* **Compito da svolgere**
Per favore, rispondi a queste domande sul testo fornito più sotto:
1. Quale data compare in apertura?
2. Che cosa ha lasciato chi scrive per preservarsi?
3. Che cosa ha fermato tutti?

* **Testo fornito**
○ ○ ○
Penso col cappello verde
Dieci marzo duemila venti. Stop.
Finito di correre, di agitare ogni cosa per farla ‘fruttare’. Credo stia accadendo il momento che mai avremo immaginato. Mi sono detta un sacco di volte che avrei dovuto rallentare. Ci ho provato sul serio e mi sono persino licenziata da un lavoro sicuro per preservarmi. Ho abbracciato il cahos per cambiare, ma mi sono ritrovata quasi più invischiata di prima.
Dovevo frenare di nuovo. Ci ha pensato un virus a fermarmi, a fermarci tutti. Metafora ovviamente. Specifico, perché di questi tempi non si sa mai. Sto benissimo e continuerò a stare bene e a fare un sacco di cose belle, senza farle per forza fruttare. Ci sarà una grande ripresa e cavalcheremo l’onda del successo! Questo è l’atteggiamento giusto per stimolare le endorfine e attivare la chimica del benessere per rafforzare gli anticorpi.
○ ○ ○
* **Record estratti**
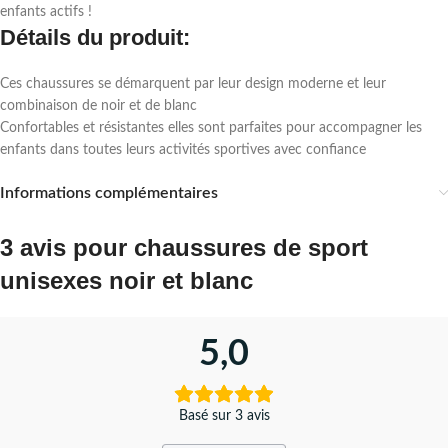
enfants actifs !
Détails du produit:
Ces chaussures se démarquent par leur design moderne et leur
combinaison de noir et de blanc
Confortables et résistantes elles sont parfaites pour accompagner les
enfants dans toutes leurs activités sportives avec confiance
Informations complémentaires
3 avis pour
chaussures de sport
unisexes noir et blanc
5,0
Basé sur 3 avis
○ ○ ○
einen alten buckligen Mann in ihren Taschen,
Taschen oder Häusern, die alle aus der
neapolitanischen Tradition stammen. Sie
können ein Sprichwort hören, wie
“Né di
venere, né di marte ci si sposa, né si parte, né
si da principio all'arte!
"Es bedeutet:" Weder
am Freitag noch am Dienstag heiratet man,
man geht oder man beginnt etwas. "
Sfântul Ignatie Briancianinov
○ ○ ○
* **Soluzione**
1. Dieci marzo duemila venti.
2. Un lavoro sicuro.
3. Un virus.